* Data *
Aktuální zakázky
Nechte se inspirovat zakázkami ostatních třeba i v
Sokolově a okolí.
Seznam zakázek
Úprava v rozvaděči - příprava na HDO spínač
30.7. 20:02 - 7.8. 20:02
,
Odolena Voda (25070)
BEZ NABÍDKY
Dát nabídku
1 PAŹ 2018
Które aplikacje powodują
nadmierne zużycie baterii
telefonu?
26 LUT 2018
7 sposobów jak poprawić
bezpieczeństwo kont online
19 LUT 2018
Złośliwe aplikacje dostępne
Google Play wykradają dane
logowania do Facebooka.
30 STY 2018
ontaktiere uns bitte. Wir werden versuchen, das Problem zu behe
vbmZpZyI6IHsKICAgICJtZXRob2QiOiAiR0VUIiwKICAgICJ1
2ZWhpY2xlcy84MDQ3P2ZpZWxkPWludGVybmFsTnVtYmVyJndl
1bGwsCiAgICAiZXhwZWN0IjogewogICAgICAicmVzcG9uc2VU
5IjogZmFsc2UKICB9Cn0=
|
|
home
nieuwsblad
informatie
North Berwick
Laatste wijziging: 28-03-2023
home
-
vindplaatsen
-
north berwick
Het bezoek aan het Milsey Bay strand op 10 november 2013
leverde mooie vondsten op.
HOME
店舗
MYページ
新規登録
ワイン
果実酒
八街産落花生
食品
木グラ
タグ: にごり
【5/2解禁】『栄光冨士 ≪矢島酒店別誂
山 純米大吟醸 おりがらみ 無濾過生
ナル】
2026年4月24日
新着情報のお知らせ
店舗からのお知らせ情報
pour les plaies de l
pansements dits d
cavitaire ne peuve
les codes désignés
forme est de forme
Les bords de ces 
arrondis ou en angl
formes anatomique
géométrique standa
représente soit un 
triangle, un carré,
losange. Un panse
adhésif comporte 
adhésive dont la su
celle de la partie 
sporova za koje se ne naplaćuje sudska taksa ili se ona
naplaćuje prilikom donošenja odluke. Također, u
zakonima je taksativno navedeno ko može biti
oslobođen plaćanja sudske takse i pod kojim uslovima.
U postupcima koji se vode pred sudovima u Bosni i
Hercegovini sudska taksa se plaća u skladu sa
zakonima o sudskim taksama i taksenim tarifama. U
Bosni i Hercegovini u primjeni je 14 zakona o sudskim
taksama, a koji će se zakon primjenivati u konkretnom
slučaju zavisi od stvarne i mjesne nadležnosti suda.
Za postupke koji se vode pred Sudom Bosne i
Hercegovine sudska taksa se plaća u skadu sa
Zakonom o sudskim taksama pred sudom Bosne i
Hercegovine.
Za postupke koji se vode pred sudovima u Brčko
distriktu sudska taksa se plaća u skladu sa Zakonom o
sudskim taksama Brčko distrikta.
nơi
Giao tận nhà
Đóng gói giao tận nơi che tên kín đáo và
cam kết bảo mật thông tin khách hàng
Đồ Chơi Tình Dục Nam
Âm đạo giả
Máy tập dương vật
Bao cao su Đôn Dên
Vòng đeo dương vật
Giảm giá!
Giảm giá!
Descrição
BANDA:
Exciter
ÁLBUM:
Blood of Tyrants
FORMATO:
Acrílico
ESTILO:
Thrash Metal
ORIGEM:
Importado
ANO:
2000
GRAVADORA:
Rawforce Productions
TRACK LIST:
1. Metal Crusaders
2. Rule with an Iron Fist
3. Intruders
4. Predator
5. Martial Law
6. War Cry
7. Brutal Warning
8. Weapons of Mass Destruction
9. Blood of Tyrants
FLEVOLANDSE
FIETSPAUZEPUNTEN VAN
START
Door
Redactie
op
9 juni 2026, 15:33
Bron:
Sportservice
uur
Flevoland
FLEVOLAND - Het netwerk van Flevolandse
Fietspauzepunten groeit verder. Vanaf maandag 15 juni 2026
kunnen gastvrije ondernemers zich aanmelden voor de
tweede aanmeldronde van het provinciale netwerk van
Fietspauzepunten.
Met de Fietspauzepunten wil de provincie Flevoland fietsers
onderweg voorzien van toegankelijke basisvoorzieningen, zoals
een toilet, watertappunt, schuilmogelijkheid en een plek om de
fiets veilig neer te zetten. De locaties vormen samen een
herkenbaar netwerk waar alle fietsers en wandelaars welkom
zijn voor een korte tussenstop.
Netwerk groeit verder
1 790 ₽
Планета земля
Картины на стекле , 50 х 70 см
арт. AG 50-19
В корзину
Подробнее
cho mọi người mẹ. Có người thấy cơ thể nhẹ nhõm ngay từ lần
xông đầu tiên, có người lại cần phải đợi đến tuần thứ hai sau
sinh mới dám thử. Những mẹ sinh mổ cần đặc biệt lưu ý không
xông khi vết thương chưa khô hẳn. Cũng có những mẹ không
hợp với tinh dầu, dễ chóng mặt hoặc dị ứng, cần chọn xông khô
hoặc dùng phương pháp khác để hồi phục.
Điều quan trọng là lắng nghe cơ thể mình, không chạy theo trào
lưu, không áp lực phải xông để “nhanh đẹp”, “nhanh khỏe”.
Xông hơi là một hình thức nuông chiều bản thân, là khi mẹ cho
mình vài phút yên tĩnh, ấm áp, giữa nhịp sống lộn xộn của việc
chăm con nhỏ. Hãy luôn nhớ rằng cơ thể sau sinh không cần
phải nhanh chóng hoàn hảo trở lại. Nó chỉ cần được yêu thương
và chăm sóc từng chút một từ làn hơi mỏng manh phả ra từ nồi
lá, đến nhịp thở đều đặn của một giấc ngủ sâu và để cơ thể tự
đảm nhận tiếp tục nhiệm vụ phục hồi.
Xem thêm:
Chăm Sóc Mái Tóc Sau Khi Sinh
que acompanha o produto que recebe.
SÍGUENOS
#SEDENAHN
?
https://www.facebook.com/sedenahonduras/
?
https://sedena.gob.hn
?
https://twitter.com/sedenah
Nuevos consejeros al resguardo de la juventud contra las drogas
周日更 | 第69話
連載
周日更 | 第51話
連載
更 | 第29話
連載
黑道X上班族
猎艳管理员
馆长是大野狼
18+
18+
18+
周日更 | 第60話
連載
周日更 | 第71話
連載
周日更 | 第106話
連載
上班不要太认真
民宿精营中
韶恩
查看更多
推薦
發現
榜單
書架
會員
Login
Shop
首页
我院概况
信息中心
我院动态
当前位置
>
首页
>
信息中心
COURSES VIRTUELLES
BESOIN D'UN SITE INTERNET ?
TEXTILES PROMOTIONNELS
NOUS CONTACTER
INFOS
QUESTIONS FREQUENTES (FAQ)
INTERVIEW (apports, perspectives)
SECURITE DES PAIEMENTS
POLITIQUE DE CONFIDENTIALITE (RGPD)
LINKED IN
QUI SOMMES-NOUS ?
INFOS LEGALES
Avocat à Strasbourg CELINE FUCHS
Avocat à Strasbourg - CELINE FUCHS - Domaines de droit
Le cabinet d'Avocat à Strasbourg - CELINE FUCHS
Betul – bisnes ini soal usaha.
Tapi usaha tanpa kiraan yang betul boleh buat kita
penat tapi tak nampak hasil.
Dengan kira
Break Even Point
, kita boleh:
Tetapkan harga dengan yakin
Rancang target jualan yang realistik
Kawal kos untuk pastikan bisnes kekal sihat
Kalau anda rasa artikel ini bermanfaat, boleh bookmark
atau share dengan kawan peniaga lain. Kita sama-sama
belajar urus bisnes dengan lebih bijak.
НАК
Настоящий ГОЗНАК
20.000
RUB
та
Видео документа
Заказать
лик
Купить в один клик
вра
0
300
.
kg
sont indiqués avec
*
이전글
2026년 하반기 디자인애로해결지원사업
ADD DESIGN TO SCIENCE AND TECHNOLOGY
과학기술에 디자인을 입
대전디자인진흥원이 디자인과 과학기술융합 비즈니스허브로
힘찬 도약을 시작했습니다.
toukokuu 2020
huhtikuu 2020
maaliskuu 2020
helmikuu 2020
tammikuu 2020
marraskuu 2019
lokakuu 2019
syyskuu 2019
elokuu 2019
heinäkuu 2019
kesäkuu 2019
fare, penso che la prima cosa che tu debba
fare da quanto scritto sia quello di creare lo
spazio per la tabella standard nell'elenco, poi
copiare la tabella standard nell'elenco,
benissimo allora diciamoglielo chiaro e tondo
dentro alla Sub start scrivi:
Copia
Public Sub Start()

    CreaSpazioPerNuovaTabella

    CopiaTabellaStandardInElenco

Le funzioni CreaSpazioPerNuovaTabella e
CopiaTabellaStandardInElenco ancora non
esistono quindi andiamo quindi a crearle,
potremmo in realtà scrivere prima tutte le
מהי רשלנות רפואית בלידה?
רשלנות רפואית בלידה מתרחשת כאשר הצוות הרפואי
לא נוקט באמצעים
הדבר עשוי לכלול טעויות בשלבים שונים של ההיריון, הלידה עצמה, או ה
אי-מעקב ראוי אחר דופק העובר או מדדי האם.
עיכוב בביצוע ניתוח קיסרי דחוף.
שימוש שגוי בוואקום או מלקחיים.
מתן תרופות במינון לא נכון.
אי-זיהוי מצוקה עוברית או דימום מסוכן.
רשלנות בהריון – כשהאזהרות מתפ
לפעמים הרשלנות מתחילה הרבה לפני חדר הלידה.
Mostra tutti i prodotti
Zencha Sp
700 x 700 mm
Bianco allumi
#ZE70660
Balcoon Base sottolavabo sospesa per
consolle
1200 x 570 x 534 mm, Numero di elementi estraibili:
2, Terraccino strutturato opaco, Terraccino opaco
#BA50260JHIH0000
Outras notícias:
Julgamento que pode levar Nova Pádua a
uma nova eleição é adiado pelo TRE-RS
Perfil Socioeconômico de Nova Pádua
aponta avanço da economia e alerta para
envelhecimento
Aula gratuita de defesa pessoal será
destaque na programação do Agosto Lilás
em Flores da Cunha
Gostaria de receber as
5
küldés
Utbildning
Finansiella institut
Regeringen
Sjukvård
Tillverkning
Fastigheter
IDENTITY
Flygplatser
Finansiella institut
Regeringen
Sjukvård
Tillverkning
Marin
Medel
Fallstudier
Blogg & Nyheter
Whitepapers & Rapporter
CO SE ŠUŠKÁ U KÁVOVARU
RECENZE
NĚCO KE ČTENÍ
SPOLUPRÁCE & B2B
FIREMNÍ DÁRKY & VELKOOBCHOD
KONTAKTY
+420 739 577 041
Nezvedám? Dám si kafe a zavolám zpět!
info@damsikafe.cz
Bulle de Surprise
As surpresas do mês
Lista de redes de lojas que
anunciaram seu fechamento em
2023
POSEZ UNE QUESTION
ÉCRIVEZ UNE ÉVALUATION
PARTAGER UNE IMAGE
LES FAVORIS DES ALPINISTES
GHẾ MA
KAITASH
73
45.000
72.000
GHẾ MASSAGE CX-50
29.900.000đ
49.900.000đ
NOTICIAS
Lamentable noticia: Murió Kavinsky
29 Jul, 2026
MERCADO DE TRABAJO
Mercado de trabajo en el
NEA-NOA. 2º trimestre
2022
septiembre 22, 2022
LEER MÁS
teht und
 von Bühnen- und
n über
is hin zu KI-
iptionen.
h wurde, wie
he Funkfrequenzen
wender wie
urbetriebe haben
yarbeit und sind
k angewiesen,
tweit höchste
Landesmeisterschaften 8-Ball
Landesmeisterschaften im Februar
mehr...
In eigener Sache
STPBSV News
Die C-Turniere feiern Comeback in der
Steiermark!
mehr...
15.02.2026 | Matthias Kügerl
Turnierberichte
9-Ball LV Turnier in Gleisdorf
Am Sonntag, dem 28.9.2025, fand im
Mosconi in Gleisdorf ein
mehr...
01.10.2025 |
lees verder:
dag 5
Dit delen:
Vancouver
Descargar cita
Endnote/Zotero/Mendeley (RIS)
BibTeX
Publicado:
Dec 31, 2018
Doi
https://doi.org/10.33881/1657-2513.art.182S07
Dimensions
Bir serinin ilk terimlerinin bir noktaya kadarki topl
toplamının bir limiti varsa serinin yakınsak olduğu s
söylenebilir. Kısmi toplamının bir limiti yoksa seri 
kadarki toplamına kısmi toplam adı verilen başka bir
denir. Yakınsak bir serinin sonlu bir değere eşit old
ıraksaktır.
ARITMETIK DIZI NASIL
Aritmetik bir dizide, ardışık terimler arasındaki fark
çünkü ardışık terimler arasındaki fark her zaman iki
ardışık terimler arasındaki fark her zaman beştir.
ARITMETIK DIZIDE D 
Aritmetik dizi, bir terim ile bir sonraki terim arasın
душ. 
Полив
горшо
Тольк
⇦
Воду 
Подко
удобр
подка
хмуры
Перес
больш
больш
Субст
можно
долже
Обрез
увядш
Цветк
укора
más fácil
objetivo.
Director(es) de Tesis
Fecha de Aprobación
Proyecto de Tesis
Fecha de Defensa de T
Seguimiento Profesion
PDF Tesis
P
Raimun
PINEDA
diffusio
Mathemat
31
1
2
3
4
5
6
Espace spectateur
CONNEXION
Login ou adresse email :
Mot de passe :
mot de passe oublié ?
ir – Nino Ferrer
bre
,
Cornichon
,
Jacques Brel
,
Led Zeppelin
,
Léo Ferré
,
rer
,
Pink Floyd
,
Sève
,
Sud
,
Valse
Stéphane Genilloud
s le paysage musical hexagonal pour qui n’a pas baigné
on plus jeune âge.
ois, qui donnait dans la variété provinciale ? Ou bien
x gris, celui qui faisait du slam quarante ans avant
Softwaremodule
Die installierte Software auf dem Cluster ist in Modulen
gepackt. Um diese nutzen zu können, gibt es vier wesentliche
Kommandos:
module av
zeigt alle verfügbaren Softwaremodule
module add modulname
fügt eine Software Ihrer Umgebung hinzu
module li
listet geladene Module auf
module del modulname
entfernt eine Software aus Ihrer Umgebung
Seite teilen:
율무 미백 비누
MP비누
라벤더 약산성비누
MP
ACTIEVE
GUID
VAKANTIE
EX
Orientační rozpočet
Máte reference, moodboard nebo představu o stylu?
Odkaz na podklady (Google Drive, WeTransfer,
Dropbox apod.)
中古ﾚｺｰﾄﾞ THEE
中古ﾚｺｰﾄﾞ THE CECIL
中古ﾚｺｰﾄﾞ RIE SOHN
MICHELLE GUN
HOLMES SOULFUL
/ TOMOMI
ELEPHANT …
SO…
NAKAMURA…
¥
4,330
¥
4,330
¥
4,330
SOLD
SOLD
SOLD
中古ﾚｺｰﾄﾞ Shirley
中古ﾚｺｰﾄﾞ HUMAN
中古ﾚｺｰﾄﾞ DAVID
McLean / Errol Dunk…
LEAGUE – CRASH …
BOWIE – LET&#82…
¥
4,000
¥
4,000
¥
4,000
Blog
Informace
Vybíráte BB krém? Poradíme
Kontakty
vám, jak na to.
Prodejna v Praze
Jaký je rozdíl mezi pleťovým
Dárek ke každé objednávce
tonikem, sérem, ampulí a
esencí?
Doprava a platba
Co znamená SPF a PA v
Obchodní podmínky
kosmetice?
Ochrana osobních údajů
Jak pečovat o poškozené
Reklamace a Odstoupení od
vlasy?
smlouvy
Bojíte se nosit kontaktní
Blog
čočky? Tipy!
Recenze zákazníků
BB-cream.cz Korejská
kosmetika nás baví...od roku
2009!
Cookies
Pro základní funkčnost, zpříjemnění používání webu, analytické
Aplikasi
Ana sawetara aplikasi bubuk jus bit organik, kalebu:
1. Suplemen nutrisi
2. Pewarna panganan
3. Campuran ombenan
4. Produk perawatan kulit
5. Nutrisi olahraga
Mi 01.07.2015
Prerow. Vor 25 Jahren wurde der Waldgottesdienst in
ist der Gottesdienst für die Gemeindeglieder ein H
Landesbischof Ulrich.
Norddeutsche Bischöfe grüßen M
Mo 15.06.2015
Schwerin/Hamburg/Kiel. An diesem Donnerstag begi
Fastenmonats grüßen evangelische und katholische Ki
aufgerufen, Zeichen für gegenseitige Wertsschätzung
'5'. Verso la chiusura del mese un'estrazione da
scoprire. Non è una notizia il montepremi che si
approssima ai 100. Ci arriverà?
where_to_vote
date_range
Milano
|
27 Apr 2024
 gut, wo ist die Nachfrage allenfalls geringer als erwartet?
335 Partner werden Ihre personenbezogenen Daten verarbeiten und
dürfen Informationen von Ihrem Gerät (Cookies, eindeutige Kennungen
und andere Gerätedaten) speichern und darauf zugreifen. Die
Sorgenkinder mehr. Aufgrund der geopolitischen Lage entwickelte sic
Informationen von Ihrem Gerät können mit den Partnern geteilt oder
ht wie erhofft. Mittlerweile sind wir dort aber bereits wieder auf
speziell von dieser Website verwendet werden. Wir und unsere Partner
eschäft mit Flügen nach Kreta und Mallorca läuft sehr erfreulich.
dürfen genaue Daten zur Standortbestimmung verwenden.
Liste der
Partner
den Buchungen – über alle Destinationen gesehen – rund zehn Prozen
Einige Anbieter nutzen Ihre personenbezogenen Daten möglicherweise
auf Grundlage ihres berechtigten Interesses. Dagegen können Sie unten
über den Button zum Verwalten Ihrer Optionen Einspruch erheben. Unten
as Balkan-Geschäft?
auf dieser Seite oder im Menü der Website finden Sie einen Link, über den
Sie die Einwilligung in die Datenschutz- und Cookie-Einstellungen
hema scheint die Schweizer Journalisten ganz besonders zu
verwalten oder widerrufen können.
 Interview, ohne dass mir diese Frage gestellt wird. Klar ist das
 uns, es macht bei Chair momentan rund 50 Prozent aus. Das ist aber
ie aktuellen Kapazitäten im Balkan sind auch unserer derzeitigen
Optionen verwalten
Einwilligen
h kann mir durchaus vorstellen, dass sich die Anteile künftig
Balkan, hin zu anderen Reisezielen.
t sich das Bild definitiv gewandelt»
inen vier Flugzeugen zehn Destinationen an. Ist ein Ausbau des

* Exercise requirements *
Going down the listing above, begin printing at the line with "Nuevos consejeros al" and finish with the line with "SECURITE DES PAIEMENTS", exactly as they appear.

* Written answer *
Nuevos consejeros al resguardo de la juventud contra las drogas
周日更 | 第69話
連載
周日更 | 第51話
連載
更 | 第29話
連載
黑道X上班族
猎艳管理员
馆长是大野狼
18+
18+
18+
周日更 | 第60話
連載
周日更 | 第71話
連載
周日更 | 第106話
連載
上班不要太认真
民宿精营中
韶恩
查看更多
推薦
發現
榜單
書架
會員
Login
Shop
首页
我院概况
信息中心
我院动态
当前位置
>
首页
>
信息中心
COURSES VIRTUELLES
BESOIN D'UN SITE INTERNET ?
TEXTILES PROMOTIONNELS
NOUS CONTACTER
INFOS
QUESTIONS FREQUENTES (FAQ)
INTERVIEW (apports, perspectives)
SECURITE DES PAIEMENTS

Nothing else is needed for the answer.